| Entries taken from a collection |
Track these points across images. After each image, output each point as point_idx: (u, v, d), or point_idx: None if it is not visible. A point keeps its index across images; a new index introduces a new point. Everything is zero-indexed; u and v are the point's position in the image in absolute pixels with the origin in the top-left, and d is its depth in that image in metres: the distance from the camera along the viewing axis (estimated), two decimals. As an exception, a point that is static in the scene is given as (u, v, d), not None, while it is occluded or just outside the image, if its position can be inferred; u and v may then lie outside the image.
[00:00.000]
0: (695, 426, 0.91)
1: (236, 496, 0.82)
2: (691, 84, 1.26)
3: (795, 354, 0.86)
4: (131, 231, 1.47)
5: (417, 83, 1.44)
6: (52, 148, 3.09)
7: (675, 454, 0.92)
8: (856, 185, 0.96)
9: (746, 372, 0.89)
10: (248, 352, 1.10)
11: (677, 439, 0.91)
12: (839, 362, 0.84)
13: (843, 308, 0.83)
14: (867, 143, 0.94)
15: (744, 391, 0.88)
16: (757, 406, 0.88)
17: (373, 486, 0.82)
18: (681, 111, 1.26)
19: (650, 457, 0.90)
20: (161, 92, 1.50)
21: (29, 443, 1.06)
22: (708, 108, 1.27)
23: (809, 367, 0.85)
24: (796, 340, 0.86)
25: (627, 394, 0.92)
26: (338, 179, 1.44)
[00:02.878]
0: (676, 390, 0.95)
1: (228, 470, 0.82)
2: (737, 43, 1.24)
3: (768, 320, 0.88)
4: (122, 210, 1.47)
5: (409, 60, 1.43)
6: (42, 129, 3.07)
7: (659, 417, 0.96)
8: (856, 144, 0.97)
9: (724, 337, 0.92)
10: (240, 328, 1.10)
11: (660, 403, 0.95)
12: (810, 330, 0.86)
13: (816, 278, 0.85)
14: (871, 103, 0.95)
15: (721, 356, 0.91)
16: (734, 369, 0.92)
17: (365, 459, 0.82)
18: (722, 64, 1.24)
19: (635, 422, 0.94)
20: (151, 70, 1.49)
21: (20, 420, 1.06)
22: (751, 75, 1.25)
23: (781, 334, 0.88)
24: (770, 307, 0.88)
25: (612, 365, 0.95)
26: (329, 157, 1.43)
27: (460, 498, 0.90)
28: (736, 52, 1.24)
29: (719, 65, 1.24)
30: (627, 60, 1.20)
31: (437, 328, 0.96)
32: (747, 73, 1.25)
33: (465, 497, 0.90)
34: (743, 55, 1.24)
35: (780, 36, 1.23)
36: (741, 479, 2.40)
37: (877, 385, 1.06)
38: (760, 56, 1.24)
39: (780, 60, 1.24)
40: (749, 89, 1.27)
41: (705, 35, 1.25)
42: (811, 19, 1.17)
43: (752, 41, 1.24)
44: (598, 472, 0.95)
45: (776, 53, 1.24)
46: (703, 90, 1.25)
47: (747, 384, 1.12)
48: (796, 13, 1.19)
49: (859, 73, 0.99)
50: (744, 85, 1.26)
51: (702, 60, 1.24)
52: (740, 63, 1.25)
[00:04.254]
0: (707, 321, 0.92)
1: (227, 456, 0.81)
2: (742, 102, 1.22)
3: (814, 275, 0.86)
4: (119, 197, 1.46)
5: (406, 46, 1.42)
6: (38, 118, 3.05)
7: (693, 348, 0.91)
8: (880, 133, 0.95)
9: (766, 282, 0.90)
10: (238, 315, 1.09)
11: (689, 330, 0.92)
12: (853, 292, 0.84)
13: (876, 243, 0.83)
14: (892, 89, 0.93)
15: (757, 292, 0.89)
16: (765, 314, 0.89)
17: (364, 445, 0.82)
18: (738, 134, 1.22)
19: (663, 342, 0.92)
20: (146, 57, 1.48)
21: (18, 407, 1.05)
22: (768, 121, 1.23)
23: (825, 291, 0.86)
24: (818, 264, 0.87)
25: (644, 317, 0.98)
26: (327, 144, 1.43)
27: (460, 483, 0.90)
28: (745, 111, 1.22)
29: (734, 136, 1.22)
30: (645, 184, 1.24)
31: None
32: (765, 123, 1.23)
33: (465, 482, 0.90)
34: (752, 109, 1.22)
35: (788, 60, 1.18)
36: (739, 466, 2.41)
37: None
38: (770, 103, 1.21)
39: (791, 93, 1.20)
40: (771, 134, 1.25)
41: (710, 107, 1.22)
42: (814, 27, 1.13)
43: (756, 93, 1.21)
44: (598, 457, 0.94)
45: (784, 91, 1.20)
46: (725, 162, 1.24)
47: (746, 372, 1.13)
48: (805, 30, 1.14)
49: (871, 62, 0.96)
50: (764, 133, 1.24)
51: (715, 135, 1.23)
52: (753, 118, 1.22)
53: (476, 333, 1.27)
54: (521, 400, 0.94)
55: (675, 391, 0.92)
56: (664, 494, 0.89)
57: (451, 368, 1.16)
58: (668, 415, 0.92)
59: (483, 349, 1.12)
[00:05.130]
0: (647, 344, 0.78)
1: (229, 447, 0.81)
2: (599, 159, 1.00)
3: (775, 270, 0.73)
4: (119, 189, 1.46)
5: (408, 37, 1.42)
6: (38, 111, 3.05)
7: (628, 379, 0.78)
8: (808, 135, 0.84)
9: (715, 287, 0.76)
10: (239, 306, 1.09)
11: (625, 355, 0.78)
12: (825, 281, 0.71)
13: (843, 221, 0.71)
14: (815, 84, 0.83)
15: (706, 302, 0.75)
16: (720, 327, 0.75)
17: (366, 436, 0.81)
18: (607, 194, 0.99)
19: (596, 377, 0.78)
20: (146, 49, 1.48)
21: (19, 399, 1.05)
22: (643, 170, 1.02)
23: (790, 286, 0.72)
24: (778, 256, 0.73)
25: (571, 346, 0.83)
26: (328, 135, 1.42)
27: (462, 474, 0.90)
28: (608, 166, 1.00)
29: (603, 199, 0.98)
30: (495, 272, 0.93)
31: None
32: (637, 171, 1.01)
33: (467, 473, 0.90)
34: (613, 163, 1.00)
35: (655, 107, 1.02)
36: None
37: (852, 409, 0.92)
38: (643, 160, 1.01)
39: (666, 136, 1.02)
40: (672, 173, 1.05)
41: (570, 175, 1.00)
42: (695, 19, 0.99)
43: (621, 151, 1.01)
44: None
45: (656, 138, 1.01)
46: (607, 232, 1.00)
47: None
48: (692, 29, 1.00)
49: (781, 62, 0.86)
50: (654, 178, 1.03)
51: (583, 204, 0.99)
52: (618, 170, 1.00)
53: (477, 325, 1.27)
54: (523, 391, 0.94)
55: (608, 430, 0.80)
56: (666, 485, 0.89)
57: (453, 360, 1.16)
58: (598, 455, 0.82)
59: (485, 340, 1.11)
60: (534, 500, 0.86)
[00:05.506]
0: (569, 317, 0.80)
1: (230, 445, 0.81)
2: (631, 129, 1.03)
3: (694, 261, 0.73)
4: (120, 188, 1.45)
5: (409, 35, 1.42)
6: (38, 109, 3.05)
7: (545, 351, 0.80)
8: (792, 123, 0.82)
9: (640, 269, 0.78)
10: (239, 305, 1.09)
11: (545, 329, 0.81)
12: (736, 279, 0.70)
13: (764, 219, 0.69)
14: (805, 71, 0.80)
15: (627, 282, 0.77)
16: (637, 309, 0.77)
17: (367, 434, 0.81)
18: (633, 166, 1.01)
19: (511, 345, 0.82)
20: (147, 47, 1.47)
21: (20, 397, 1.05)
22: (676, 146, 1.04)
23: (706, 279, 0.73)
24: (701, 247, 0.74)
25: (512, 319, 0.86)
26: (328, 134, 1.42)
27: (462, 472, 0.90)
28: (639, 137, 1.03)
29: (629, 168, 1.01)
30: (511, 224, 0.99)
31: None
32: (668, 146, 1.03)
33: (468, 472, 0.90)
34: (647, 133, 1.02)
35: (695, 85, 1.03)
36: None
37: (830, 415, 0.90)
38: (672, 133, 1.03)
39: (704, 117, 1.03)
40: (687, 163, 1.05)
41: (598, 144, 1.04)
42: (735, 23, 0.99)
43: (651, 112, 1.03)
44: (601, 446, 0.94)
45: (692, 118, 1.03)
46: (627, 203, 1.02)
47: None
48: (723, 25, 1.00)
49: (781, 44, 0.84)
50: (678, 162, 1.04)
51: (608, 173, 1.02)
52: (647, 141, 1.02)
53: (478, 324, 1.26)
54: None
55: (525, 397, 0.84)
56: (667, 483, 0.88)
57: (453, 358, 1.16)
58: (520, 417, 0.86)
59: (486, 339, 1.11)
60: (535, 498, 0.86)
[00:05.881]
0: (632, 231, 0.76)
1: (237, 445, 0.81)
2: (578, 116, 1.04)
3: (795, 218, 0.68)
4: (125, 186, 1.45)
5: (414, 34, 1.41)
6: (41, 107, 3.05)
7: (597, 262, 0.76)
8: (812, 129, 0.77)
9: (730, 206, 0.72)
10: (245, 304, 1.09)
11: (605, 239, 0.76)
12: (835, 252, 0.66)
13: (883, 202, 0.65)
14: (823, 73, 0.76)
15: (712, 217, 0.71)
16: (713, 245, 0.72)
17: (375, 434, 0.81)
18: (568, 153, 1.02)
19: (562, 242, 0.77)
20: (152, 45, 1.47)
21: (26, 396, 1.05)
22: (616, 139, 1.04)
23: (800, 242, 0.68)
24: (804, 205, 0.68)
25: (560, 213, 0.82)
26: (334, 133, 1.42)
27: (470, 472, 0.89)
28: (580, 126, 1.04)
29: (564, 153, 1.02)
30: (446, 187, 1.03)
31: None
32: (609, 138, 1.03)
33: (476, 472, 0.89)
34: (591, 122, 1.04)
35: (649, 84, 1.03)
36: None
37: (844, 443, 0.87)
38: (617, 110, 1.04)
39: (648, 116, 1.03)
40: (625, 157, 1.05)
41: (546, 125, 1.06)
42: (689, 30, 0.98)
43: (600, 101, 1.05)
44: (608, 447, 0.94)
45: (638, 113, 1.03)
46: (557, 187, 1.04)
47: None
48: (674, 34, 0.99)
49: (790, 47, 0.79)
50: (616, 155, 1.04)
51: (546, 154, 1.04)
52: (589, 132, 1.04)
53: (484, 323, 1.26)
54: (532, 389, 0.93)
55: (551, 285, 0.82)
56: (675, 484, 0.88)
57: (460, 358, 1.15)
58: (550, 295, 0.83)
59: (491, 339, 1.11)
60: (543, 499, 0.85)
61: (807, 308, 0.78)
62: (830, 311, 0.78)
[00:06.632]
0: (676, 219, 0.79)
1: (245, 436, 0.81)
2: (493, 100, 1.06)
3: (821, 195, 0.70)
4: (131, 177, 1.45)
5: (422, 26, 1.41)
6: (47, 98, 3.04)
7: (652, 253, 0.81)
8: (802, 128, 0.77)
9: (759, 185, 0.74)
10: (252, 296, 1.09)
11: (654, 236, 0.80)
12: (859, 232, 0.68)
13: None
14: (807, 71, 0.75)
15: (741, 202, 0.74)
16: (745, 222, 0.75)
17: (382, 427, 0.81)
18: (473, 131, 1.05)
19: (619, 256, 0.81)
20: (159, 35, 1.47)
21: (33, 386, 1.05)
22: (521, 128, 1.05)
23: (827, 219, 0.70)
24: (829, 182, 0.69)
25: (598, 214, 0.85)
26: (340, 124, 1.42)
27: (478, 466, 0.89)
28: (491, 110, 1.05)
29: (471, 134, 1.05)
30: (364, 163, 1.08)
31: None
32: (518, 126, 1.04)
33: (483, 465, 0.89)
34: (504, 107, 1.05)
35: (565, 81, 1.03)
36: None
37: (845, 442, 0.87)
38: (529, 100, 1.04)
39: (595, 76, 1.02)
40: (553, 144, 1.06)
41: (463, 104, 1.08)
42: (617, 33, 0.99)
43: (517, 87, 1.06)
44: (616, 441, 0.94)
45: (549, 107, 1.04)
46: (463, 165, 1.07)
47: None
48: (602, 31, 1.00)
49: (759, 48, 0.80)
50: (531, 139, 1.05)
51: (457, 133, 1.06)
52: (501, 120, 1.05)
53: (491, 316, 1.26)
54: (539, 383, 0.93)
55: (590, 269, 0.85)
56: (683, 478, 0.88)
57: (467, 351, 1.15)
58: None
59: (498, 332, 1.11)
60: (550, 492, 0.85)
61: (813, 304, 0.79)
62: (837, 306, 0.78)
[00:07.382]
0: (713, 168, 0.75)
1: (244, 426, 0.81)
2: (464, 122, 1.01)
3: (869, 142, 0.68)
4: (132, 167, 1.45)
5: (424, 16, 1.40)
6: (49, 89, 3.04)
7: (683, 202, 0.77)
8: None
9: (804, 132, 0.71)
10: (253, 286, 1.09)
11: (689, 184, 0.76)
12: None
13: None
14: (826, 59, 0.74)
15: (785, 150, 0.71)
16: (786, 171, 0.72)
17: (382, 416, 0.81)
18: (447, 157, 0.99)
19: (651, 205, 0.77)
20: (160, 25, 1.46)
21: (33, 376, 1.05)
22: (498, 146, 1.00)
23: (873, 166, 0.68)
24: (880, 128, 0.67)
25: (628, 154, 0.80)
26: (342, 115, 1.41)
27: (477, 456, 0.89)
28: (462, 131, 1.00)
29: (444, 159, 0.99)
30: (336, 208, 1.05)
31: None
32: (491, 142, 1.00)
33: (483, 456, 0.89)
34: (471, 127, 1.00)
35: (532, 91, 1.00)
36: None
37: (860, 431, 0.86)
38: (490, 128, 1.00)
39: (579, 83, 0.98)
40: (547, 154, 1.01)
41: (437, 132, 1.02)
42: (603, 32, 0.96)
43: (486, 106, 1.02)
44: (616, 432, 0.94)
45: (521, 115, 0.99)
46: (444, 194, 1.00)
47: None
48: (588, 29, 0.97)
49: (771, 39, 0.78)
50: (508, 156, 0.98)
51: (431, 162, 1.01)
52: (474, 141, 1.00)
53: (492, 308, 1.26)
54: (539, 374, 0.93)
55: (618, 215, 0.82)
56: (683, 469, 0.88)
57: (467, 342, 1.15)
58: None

| HOW TO COMPLETE THIS TASK |
Please copy the lines in the records above between the one holding "13: (843, 308, 0.83)" and the one holding "26: (338, 179, 1.44)", inclusive, exactly and with no other line.

| RESPONSE TO THE TASK |
13: (843, 308, 0.83)
14: (867, 143, 0.94)
15: (744, 391, 0.88)
16: (757, 406, 0.88)
17: (373, 486, 0.82)
18: (681, 111, 1.26)
19: (650, 457, 0.90)
20: (161, 92, 1.50)
21: (29, 443, 1.06)
22: (708, 108, 1.27)
23: (809, 367, 0.85)
24: (796, 340, 0.86)
25: (627, 394, 0.92)
26: (338, 179, 1.44)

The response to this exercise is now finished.